Unfortunately concurrent programming is hard. Think deadlocks, synchronisation, non-determinant, race conditions, and so on. Fortunately, Microsoft is good at making hard things easy. The original Visual Basic transformed the coding of a graphical user interface from something intricate done in C or C++, to something anyone could do with a few clicks of the mouse.
Now Microsoft aims to do something similar for concurrency. The .NET Framework 4.0 incorporates the Parallel FX Library, which does a great job of simplifying multi-threaded development. The new Task Parallel Library is smart about how many processors it finds at runtime, and spins the right number of threads to take advantage of them. PLINQ lets you easily apply parallelism to LINQ queries. Daniel Moth does a great job of demonstrating the benefits in his session at PDC, which you can watch online; and if you work with .NET I highly recommend it.
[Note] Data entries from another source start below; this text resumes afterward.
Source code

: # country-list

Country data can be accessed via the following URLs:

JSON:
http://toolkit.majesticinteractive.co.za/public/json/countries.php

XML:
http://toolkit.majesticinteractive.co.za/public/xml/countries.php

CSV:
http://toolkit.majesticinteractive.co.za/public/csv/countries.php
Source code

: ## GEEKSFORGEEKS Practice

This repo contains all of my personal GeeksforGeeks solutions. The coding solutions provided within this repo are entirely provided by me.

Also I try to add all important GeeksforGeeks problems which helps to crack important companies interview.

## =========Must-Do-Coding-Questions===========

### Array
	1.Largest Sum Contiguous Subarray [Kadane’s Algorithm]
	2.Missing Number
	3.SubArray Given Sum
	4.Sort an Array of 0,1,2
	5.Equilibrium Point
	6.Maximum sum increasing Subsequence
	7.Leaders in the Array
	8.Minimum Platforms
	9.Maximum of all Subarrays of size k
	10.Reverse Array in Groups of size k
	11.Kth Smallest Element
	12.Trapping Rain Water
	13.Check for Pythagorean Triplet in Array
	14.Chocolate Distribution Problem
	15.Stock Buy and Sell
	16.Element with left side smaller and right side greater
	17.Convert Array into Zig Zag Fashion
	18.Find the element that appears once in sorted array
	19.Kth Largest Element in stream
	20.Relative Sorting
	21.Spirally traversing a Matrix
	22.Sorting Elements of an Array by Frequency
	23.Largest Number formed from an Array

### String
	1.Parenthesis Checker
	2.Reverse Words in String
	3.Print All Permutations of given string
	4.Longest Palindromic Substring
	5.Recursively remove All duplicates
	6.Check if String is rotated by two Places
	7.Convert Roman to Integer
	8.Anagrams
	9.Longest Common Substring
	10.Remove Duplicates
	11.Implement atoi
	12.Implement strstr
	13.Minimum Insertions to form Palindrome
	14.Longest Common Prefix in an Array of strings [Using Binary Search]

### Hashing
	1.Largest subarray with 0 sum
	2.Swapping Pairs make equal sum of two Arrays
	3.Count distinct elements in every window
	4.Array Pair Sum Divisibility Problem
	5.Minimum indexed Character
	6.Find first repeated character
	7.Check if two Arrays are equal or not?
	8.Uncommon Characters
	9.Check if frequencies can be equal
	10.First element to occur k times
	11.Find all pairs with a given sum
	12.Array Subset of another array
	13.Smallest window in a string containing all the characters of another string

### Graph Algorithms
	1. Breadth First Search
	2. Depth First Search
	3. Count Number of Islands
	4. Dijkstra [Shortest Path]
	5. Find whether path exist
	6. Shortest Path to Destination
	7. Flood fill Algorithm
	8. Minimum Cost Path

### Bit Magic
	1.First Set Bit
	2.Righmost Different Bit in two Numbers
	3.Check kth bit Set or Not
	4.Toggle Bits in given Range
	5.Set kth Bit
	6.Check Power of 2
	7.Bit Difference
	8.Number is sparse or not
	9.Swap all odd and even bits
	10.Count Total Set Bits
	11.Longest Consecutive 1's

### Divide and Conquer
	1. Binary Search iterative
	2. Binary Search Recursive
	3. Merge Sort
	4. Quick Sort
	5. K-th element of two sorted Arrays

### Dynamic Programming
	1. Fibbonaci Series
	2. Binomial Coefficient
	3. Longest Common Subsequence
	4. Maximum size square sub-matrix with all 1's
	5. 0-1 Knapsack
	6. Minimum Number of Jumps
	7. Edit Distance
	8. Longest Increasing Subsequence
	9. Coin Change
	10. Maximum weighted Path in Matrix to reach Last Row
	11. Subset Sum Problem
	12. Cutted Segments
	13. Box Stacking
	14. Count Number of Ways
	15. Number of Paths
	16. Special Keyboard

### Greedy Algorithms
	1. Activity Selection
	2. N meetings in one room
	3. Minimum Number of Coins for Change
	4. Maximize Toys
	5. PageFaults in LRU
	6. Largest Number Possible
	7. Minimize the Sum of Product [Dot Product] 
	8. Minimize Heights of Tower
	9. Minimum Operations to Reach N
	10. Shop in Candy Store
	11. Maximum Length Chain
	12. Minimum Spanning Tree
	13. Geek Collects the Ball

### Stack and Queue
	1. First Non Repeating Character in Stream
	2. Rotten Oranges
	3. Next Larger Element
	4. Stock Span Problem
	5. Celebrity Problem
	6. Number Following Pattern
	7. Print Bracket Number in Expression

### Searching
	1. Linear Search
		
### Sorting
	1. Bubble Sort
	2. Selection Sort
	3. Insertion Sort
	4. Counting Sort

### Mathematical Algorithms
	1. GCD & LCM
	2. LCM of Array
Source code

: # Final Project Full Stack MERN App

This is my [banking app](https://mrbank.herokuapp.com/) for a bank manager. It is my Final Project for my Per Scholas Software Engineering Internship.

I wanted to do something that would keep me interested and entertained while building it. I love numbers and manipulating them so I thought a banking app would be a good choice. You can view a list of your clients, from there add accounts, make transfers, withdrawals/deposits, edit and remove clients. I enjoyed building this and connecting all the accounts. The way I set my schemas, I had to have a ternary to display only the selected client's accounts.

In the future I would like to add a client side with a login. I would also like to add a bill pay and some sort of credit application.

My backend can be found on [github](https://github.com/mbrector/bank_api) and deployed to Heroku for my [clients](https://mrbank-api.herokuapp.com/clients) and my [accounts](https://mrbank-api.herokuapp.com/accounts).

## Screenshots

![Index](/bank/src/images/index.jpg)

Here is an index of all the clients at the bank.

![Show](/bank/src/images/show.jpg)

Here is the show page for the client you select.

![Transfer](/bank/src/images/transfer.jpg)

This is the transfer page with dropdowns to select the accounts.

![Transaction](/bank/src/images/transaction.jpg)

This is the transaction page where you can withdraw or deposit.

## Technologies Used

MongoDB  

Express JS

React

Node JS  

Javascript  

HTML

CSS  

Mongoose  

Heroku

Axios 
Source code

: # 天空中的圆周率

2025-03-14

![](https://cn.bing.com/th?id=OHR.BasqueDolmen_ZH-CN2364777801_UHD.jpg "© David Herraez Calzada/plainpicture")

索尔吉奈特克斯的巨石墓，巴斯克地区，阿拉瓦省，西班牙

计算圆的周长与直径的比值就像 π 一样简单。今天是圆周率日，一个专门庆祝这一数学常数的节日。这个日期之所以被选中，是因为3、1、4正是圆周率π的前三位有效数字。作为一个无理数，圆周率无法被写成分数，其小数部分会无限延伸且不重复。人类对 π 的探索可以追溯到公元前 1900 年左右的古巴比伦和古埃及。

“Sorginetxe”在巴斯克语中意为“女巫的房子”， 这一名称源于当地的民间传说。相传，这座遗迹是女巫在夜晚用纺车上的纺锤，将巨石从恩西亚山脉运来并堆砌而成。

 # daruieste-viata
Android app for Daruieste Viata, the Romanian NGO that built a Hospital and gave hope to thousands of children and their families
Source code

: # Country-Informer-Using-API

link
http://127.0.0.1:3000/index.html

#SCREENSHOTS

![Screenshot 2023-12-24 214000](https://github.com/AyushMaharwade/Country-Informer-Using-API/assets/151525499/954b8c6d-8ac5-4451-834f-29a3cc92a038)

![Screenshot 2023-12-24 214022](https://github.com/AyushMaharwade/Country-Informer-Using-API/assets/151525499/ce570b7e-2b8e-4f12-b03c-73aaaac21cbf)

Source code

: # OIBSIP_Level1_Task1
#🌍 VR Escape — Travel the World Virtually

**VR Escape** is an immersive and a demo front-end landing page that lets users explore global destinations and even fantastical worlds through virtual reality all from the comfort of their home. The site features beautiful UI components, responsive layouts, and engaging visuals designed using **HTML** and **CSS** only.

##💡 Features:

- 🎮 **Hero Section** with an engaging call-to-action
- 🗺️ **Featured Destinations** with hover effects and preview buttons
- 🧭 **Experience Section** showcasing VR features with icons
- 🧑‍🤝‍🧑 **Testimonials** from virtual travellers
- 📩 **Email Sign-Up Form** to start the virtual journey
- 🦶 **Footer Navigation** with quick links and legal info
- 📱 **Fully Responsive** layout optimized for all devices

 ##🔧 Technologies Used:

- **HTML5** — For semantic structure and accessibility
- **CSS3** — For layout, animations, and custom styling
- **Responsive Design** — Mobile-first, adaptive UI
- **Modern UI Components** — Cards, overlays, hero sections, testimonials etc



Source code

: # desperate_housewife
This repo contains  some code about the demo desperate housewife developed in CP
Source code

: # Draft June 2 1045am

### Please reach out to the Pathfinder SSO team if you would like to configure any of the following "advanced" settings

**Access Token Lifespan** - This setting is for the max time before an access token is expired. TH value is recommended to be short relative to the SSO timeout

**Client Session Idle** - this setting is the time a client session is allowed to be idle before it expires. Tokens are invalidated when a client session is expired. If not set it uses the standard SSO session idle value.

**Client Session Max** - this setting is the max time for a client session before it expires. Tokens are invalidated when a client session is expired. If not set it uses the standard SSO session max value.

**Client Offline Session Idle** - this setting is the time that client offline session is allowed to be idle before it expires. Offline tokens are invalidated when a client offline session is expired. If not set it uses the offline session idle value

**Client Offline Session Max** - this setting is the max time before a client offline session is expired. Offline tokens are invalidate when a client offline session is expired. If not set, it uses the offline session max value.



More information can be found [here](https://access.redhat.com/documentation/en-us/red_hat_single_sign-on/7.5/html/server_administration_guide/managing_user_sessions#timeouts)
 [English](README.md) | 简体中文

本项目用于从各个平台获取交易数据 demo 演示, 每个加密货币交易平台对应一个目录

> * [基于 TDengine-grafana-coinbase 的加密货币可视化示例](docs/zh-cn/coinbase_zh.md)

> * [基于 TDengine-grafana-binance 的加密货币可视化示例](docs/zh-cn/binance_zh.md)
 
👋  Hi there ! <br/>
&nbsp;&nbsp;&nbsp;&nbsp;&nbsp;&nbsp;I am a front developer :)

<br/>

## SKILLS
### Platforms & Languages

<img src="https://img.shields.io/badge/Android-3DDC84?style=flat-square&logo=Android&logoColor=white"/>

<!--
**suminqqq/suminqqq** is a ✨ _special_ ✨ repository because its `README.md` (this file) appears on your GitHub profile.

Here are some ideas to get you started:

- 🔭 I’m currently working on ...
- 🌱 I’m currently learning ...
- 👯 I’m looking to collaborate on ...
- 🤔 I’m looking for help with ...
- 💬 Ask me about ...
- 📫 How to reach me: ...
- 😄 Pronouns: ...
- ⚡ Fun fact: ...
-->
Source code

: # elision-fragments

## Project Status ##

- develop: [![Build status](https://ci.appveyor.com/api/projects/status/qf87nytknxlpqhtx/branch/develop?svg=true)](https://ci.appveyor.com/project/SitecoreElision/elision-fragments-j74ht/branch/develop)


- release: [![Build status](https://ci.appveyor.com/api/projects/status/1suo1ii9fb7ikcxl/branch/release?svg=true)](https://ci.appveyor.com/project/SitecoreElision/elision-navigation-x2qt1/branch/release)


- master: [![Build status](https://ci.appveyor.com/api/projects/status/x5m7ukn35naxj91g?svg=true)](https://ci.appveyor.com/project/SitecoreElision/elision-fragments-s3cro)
The worrying aspect is that while Microsoft is making concurrency easy, it is not making it safe. When I was playing around with Visual Studio 2010 and .NET Framework 4.0, one of the first things I did was to look at my code for counting primes and to see how I could optimize it. I found I could do so easily by changing a For loop to use Parallel.For instead, one of the features of the new library. I got a nice speed boost on a two-core machine, not quite double, but nearly so. One snag: the result changed every time I ran it.
I soon figured out what was wrong. My code declares a numprimes variable, then increments it within the loop. Everything is fine when single-threaded, but if you have two threads running the loop in parallel, they might both increment the variable at nearly the same time. That means reading the value, incrementing it, and writing it back. Occasionally this happens:
Result: the value is one less than it should be. The fix is to lock the value first, or to find a better approach; this exact problem is discussed here (scroll down to Aggregation).
Bugs are nothing new in programming, but concurrency bugs are particularly tiresome. The code may work fine on some machines; in my example, the bug would not occur on a single-core PC. If your loop is a little less tight than a prime number calculator, it might be that the odds of the bug occurring at all are rather small. It could even pass all your unit tests. Deploy the application though, and you can bet that wrong results will soon crop up with the usual potential for calamity.
Haven't we already had, and survived, this problem with previous abstractions like BackgroundWorker, a class in .NET Framework 2.0 that makes it easy to push some code into a background thread? True to some extent, but BackgroundWorker is less dangerous because it is typically used more for keeping an application responsive, than to increase performance with parallel threads on a multi-core system.
The bottom line is that while I am full of admiration for the work Microsoft has done with the Parallel FX, I have a nagging worry that as more and less skilled programmers are encouraged to do this, we may be introducing a new wave of buggy code, as argued in detail by Edward Lee in his paper The Problem with Threads [PDF]. The hardware trend is real though, so I suspect greater concurrency in everyday business applications is coming whether we like it or not.
The other conclusion is that before using something even as apparently simple as Parallel.For, developers have a responsibility to learn about the pitfalls as well as the benefits.